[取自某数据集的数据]
▬▬▬▬▬▬

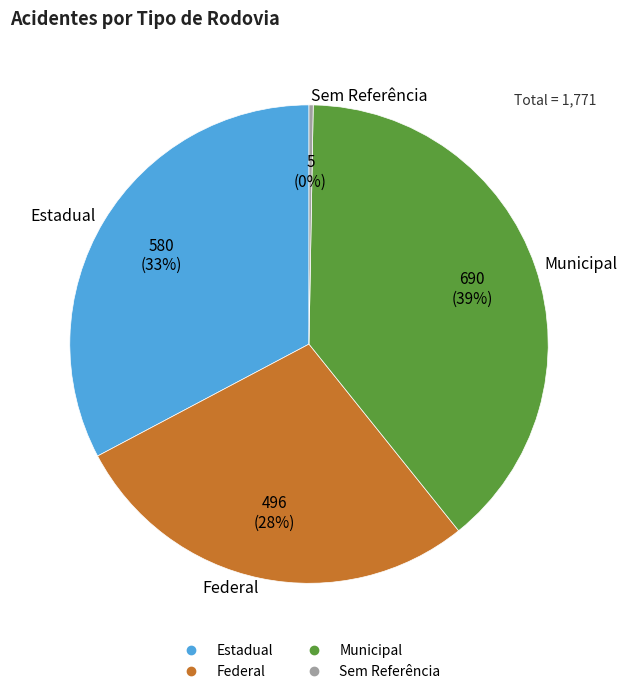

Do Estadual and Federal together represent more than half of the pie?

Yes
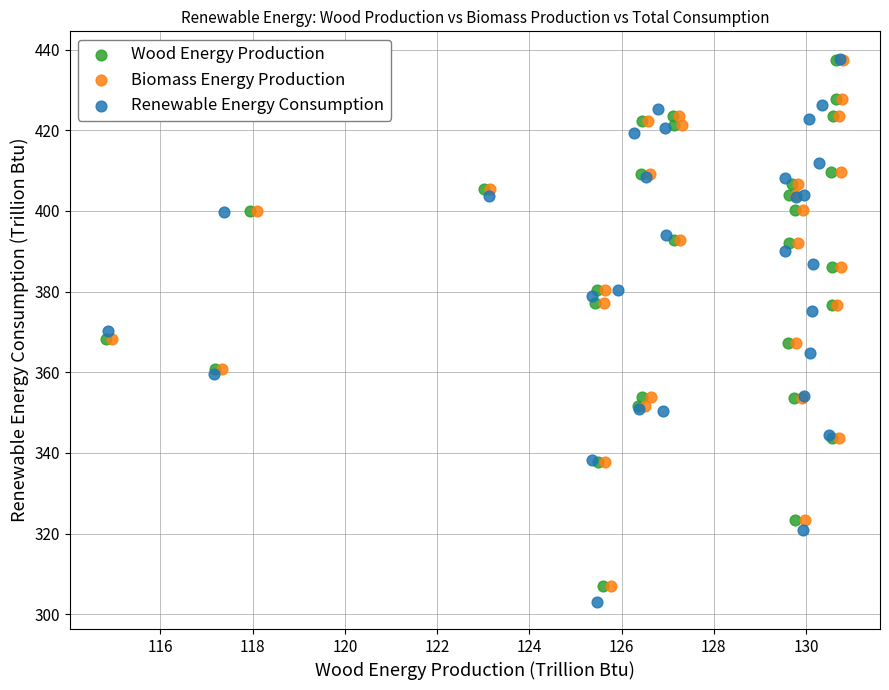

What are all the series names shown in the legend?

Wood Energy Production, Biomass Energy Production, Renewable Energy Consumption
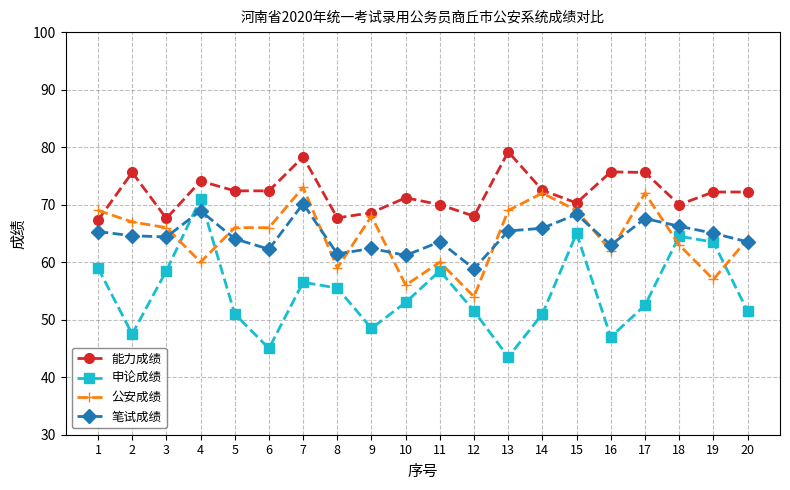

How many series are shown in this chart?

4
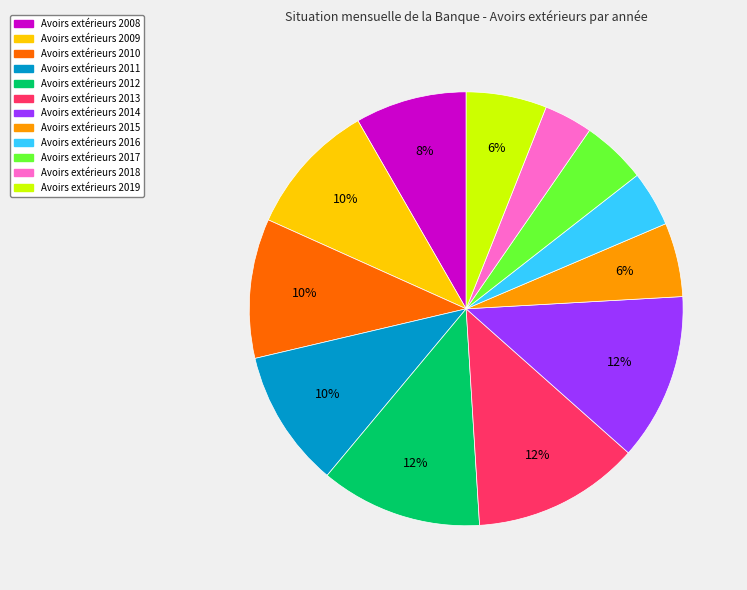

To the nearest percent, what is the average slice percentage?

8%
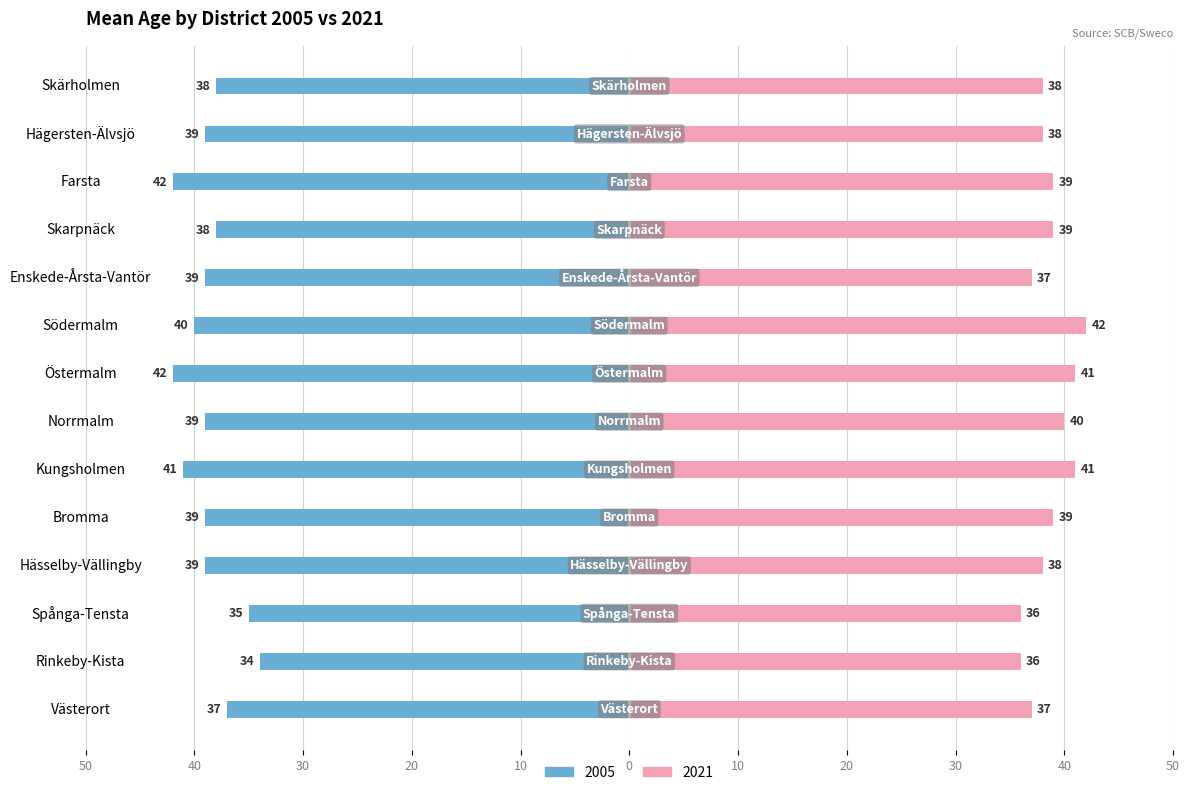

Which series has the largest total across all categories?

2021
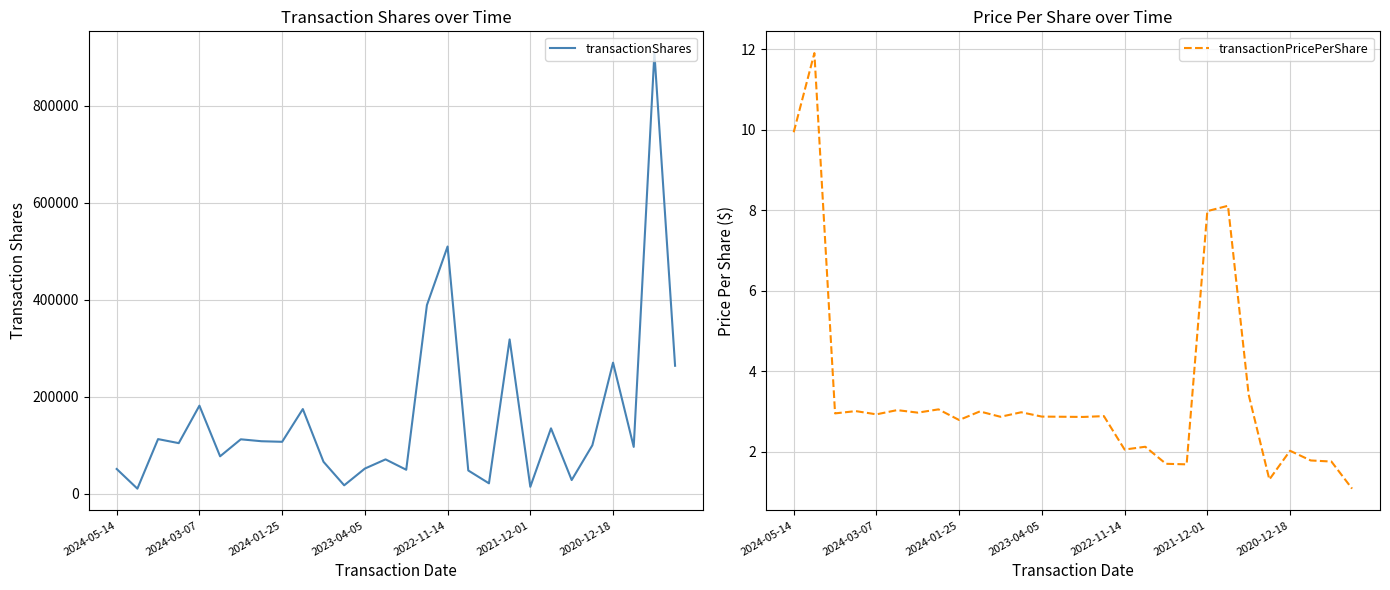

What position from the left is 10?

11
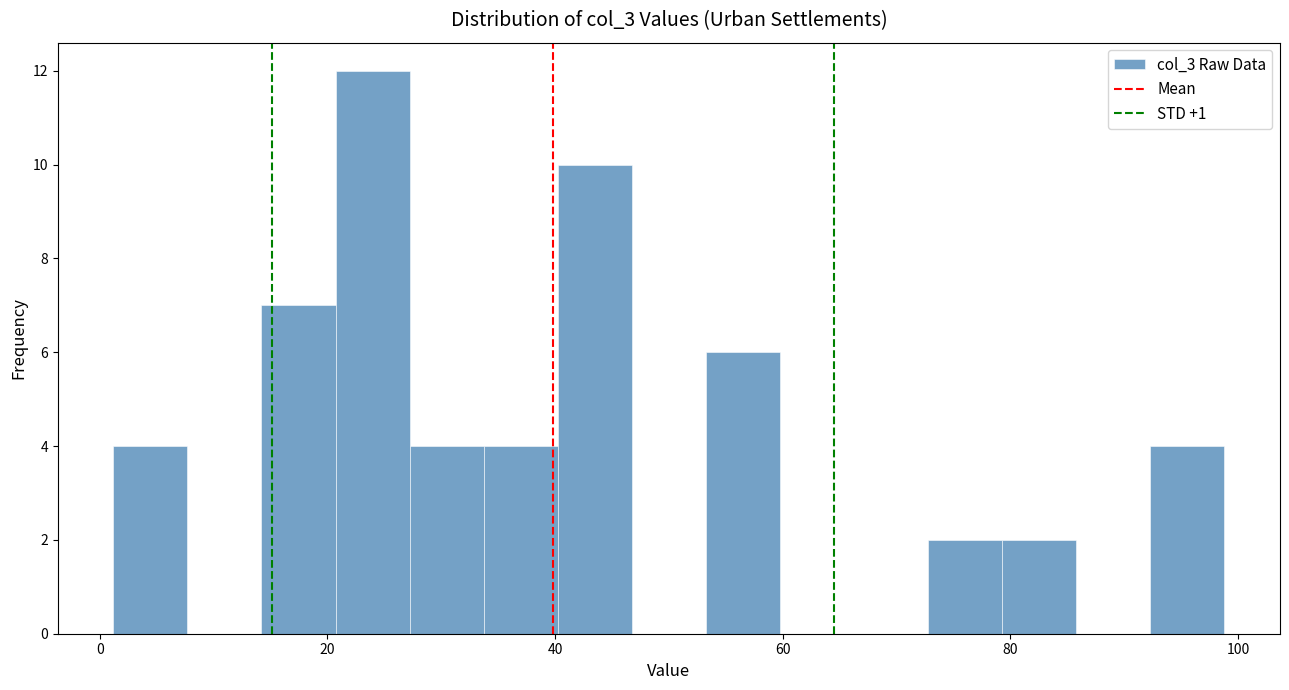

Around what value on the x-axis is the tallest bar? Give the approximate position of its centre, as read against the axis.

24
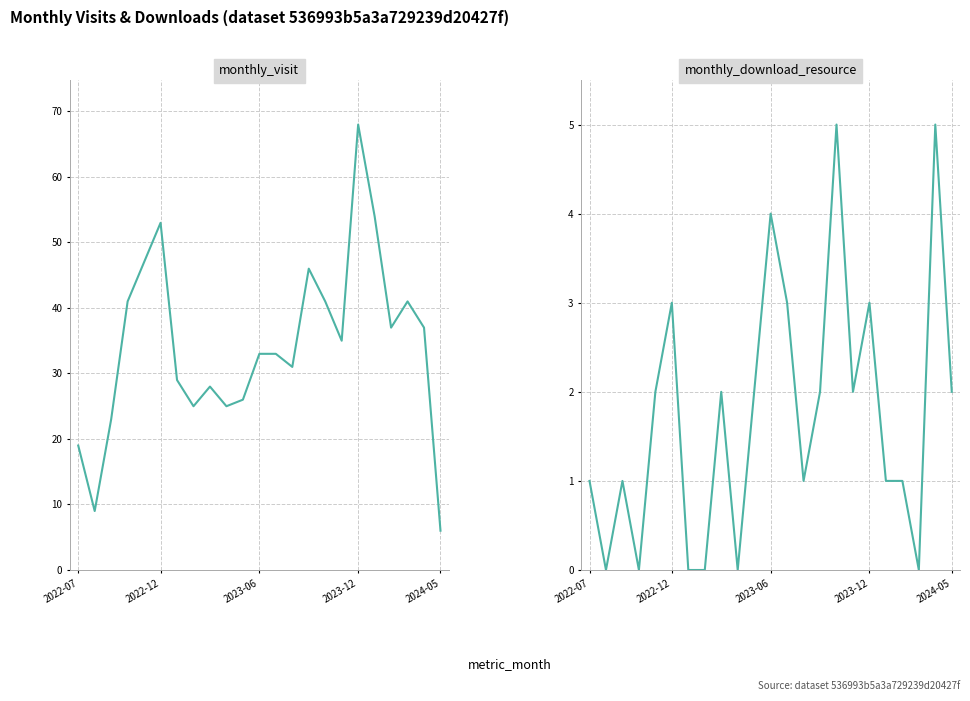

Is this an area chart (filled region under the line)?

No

▬▬▬▬▬▬

## 任务说明
从含有“Which series has”的那一行起，一直到数据末尾，把这些行一字不改地摘录出来，其中的图片标记不要放进答案。

## 任务结果
Which series has the largest total across all categories?

2021

What position from the left is 10?

11

Around what value on the x-axis is the tallest bar? Give the approximate position of its centre, as read against the axis.

24

Is this an area chart (filled region under the line)?

No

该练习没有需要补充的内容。